At Dallas Police headquarters, Lt. Bill Walsh and his team of detectives work the most sordid beat there is.

One need only look at the titles: bambina collection, real child porn, illegal preteen underage Lolita, incest, little girl rape.

Recently they've noticed an explosion in child pornography on the net. And as CBS News Correspondent Jim Axelrod reports, it is easier to get now than ever before.

"Now people who can molest a child, videotape that child, upload it to the Internet and someone halfway across the world can watch that videotape the same day," Walsh said.

Remember the Napster controversy? Using the same basic techniques used to swap bootleg music files – free exchanges known as "peer-to-peer" – collectors of child pornography have developed a simple and anonymous way to share files.

"They don't have to put a credit card down," Walsh said. "They don't even have to know who they're getting this file from or who they're uploading this file to."

A person searching for child pornography goes to a "peer-to-peer" index to see what files can be found on other people's computers. The images are then downloaded directly, without a middleman.

One of the undercover Dallas detectives showed CBS News an example of the kind of material, so easily shared with "peer-to-peer" technology.

"He's got a dog collar on her neck with spikes on it," the detective said of one of the images.

"This girl is actually crying so hard and he's documenting this on his digital camera," the detective added. "She's crying so hard her eyes are swollen shut."

The computer has not only changed the ease of accessing child pornography, but the fundamental nature of the violation. Once it hits the net, a single image of a single assault will be in cyber-space forever.
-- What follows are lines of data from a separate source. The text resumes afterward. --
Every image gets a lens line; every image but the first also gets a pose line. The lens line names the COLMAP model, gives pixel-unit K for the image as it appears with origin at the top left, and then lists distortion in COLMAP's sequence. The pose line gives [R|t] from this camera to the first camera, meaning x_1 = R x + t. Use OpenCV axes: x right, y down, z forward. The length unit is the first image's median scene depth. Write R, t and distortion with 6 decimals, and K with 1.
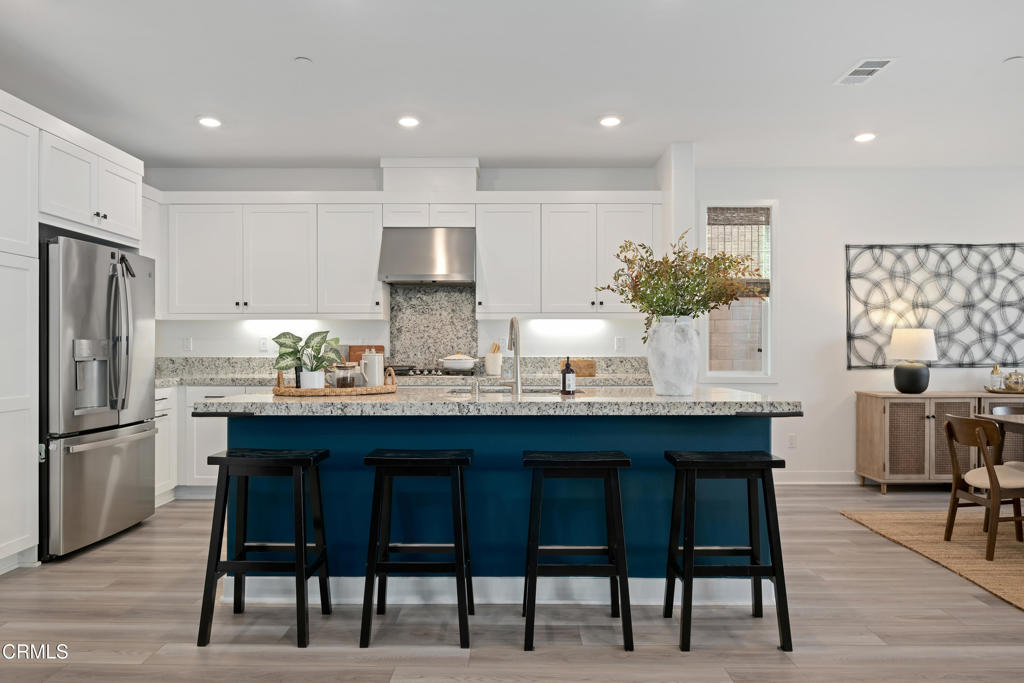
lens RADIAL K [[644.6, 0, 513.5], [0, 644.6, 348.7], [0, 0, 1]] dist [0.000494, -0.002790]
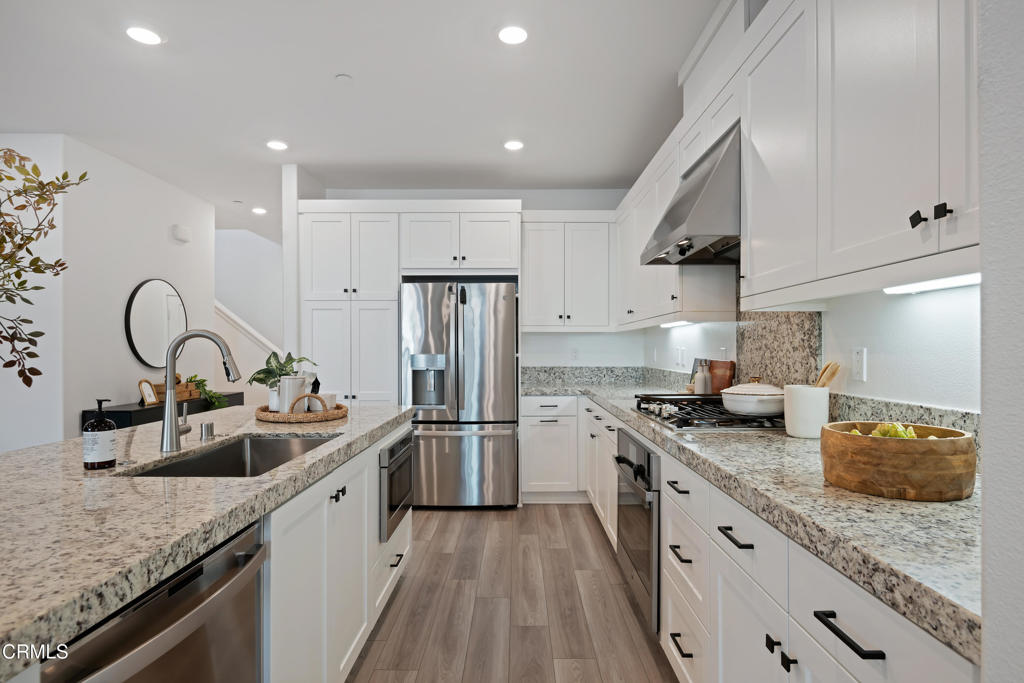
lens RADIAL K [[540.7, 0, 515.5], [0, 540.7, 349.3], [0, 0, 1]] dist [0.001112, -0.000610]
pose [[0.002608, 0.001610, -0.999995, 0.334550], [0.002484, 0.999996, 0.001616, -0.018361], [0.999994, -0.002488, 0.002604, 0.821715]]
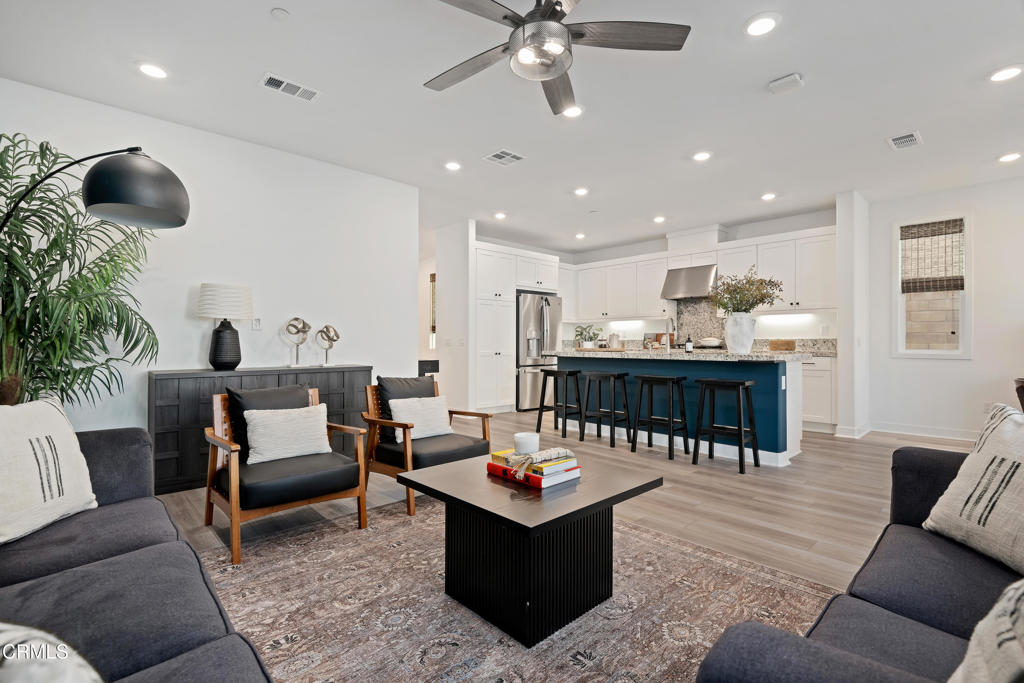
lens RADIAL K [[470.6, 0, 512.0], [0, 470.6, 341.5], [0, 0, 1]] dist [-0.002398, -0.000883]
pose [[0.685653, -0.000716, -0.727928, 0.478918], [-0.001565, 0.999996, -0.002457, 0.023637], [0.727927, 0.002823, 0.685649, -0.267697]]
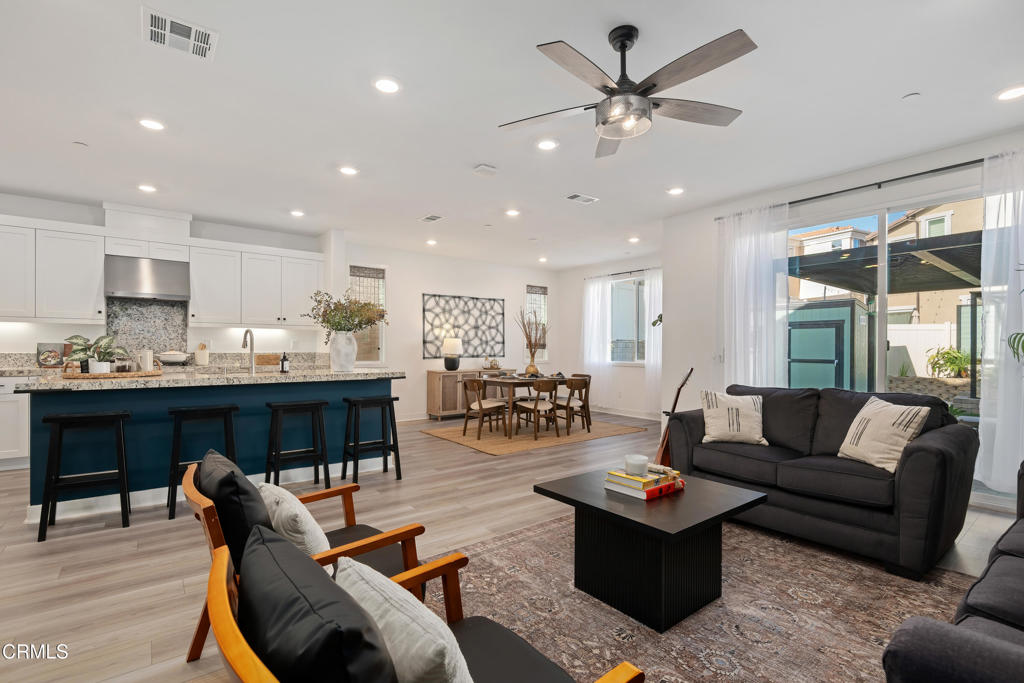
lens RADIAL K [[472.2, 0, 512.4], [0, 472.2, 349.1], [0, 0, 1]] dist [0.005044, -0.007263]
pose [[0.786104, 0.003028, 0.618087, -0.141661], [-0.004957, 0.999987, 0.001406, -0.000469], [-0.618075, -0.004169, 0.786108, -0.268247]]
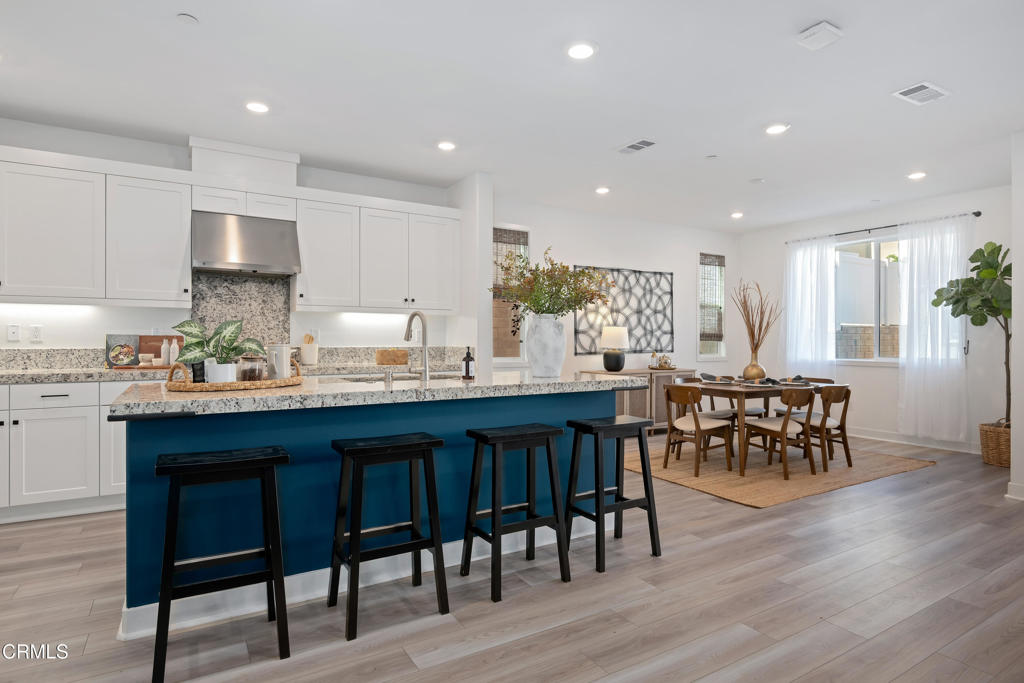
lens RADIAL K [[548.7, 0, 512.0], [0, 548.7, 341.5], [0, 0, 1]] dist [-0.000838, -0.001567]
pose [[0.851067, 0.001382, 0.525055, -0.222041], [-0.002728, 0.999995, 0.001790, 0.000684], [-0.525050, -0.002956, 0.851066, 0.072327]]
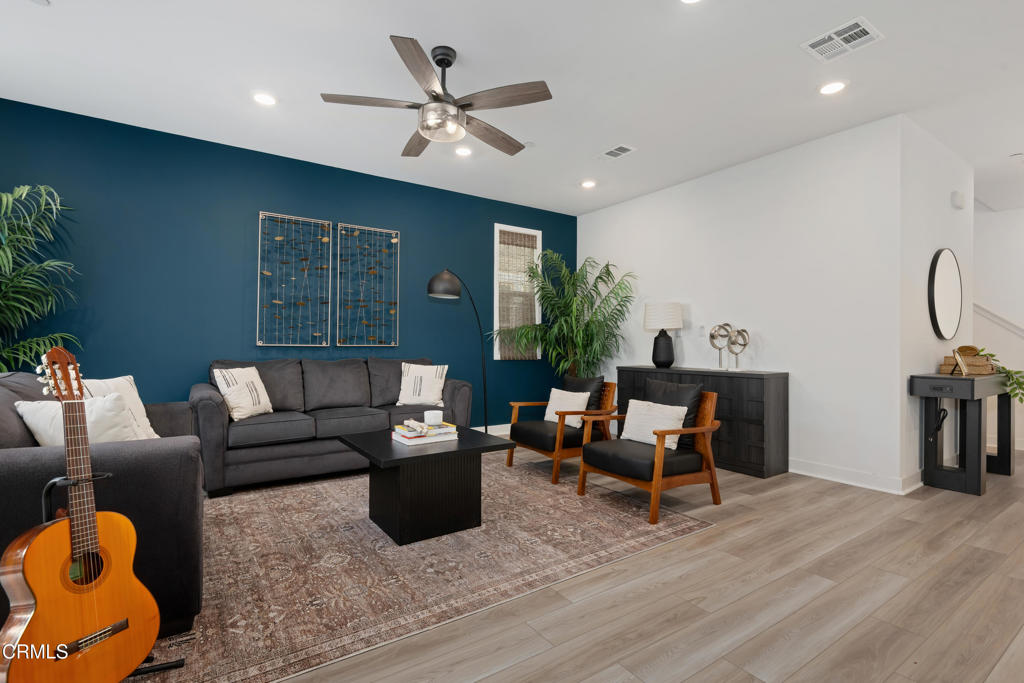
lens RADIAL K [[478.6, 0, 516.5], [0, 478.6, 344.8], [0, 0, 1]] dist [0.006305, -0.008248]
pose [[-0.822884, -0.006096, -0.568177, 0.439276], [-0.006133, 0.999979, -0.001847, 0.023909], [0.568176, 0.001965, -0.822905, 0.488074]]
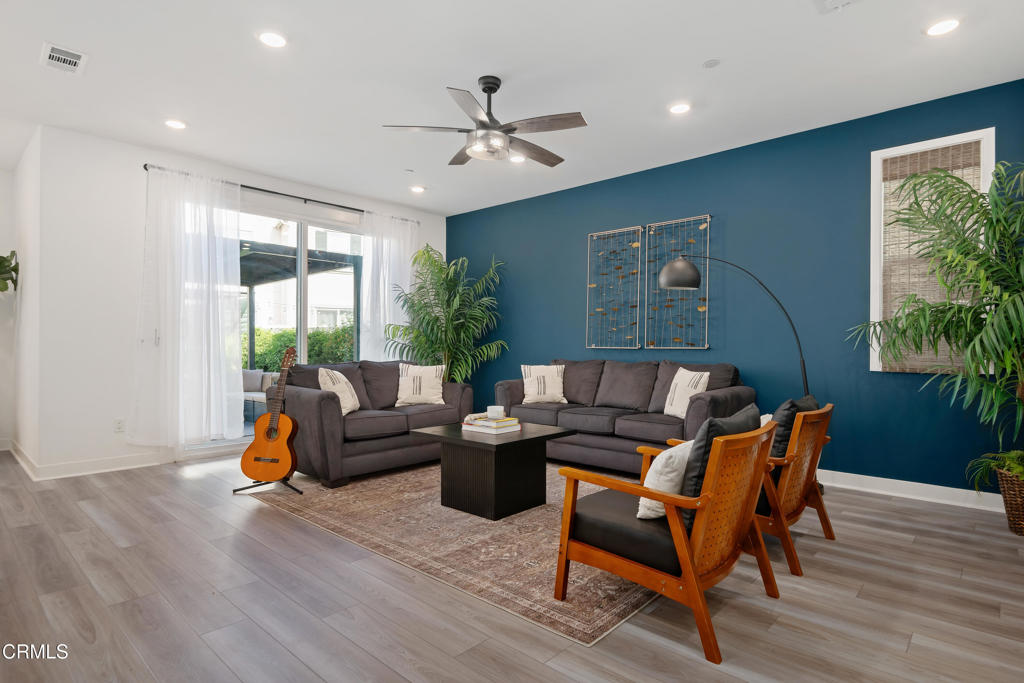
lens RADIAL K [[540.7, 0, 515.5], [0, 540.7, 349.3], [0, 0, 1]] dist [0.001112, -0.000610]
pose [[-0.742413, -0.007572, 0.669899, -0.246955], [-0.004948, 0.999971, 0.005819, 0.023507], [-0.669924, 0.001006, -0.742429, 0.473356]]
In a way, the child will be assaulted over and over and over, each time the image is downloaded for the rest of his or her life.

"I don't think there's ever a way to retrieve it," said the detective.

Maybe not, but to trace child pornography to the source, the FBI is considering using software developed by private industry.

In London, next door to Scotland Yard, professional hackers working for a company called NetPD monitor, track and remove pirated music on the Web for the recording industry.

"That same technology can be used to track down people sharing child pornographic images on the internet," said Jim Stoddard, Chairman of NetPD.

NetPD is just one of a number of companies racing to market the technology, "which very intensively searches these communities, finds material we are looking for, identifies the material and by automated takedown procedures - offering legal takedown notices on behalf of our clients' copyright - get those images, movies or music files removed from the Internet.

While the tools are available, so many constitutional issues remain unresolved. The FBI hasn't made any deals to use them. And soon, it could be too late. In the computer age, as fast as the hunters develop new weapons, the hunted design new ways to avoid them.